EXERCISE INSTRUCTIONS.
Transcribe the entries below exactly.
┌─ AVAILABLE RECORDS
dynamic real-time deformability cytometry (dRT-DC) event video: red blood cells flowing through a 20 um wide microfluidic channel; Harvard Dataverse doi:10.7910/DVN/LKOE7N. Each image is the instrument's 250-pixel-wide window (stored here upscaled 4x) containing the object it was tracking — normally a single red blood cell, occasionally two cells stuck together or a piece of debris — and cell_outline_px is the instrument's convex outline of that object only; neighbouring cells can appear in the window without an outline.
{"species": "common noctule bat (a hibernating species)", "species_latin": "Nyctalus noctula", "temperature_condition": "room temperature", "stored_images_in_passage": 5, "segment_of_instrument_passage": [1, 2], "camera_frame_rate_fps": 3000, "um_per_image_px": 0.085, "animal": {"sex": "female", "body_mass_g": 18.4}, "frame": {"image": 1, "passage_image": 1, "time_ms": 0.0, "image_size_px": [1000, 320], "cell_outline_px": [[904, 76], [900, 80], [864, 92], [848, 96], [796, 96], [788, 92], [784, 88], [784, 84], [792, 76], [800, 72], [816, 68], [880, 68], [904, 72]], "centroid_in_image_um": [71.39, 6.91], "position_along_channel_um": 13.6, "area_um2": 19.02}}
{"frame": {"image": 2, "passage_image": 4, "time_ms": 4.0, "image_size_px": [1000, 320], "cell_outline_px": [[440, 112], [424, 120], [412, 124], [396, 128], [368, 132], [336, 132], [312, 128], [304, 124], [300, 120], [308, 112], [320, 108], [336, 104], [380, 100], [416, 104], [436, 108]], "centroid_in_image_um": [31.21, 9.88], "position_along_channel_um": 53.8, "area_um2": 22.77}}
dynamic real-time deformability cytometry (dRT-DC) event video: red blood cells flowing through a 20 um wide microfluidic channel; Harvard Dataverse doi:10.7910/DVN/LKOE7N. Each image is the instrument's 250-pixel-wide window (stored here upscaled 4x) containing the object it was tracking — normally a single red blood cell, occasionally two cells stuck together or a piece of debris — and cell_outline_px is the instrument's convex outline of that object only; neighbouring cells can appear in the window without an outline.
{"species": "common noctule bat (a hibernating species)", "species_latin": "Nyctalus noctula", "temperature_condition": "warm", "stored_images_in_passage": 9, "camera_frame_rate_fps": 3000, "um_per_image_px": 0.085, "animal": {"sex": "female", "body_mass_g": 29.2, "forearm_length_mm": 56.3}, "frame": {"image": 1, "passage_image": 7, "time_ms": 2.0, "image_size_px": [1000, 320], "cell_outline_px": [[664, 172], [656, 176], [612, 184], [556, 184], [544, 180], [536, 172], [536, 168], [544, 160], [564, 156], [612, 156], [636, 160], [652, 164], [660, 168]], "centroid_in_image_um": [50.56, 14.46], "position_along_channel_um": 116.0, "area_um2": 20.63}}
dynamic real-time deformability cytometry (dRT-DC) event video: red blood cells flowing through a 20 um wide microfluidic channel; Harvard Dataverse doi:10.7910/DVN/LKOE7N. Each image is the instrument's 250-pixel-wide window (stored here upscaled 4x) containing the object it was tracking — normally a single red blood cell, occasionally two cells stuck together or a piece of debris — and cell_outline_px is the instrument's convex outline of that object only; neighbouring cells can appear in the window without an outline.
└─
RESULT OF THIS EXERCISE.
dynamic real-time deformability cytometry (dRT-DC) event video: red blood cells flowing through a 20 um wide microfluidic channel; Harvard Dataverse doi:10.7910/DVN/LKOE7N. Each image is the instrument's 250-pixel-wide window (stored here upscaled 4x) containing the object it was tracking — normally a single red blood cell, occasionally two cells stuck together or a piece of debris — and cell_outline_px is the instrument's convex outline of that object only; neighbouring cells can appear in the window without an outline.
{"species": "common noctule bat (a hibernating species)", "species_latin": "Nyctalus noctula", "temperature_condition": "room temperature", "stored_images_in_passage": 5, "segment_of_instrument_passage": [1, 2], "camera_frame_rate_fps": 3000, "um_per_image_px": 0.085, "animal": {"sex": "female", "body_mass_g": 18.4}, "frame": {"image": 1, "passage_image": 1, "time_ms": 0.0, "image_size_px": [1000, 320], "cell_outline_px": [[904, 76], [900, 80], [864, 92], [848, 96], [796, 96], [788, 92], [784, 88], [784, 84], [792, 76], [800, 72], [816, 68], [880, 68], [904, 72]], "centroid_in_image_um": [71.39, 6.91], "position_along_channel_um": 13.6, "area_um2": 19.02}}
{"frame": {"image": 2, "passage_image": 4, "time_ms": 4.0, "image_size_px": [1000, 320], "cell_outline_px": [[440, 112], [424, 120], [412, 124], [396, 128], [368, 132], [336, 132], [312, 128], [304, 124], [300, 120], [308, 112], [320, 108], [336, 104], [380, 100], [416, 104], [436, 108]], "centroid_in_image_um": [31.21, 9.88], "position_along_channel_um": 53.8, "area_um2": 22.77}}
dynamic real-time deformability cytometry (dRT-DC) event video: red blood cells flowing through a 20 um wide microfluidic channel; Harvard Dataverse doi:10.7910/DVN/LKOE7N. Each image is the instrument's 250-pixel-wide window (stored here upscaled 4x) containing the object it was tracking — normally a single red blood cell, occasionally two cells stuck together or a piece of debris — and cell_outline_px is the instrument's convex outline of that object only; neighbouring cells can appear in the window without an outline.
{"species": "common noctule bat (a hibernating species)", "species_latin": "Nyctalus noctula", "temperature_condition": "warm", "stored_images_in_passage": 9, "camera_frame_rate_fps": 3000, "um_per_image_px": 0.085, "animal": {"sex": "female", "body_mass_g": 29.2, "forearm_length_mm": 56.3}, "frame": {"image": 1, "passage_image": 7, "time_ms": 2.0, "image_size_px": [1000, 320], "cell_outline_px": [[664, 172], [656, 176], [612, 184], [556, 184], [544, 180], [536, 172], [536, 168], [544, 160], [564, 156], [612, 156], [636, 160], [652, 164], [660, 168]], "centroid_in_image_um": [50.56, 14.46], "position_along_channel_um": 116.0, "area_um2": 20.63}}
dynamic real-time deformability cytometry (dRT-DC) event video: red blood cells flowing through a 20 um wide microfluidic channel; Harvard Dataverse doi:10.7910/DVN/LKOE7N. Each image is the instrument's 250-pixel-wide window (stored here upscaled 4x) containing the object it was tracking — normally a single red blood cell, occasionally two cells stuck together or a piece of debris — and cell_outline_px is the instrument's convex outline of that object only; neighbouring cells can appear in the window without an outline.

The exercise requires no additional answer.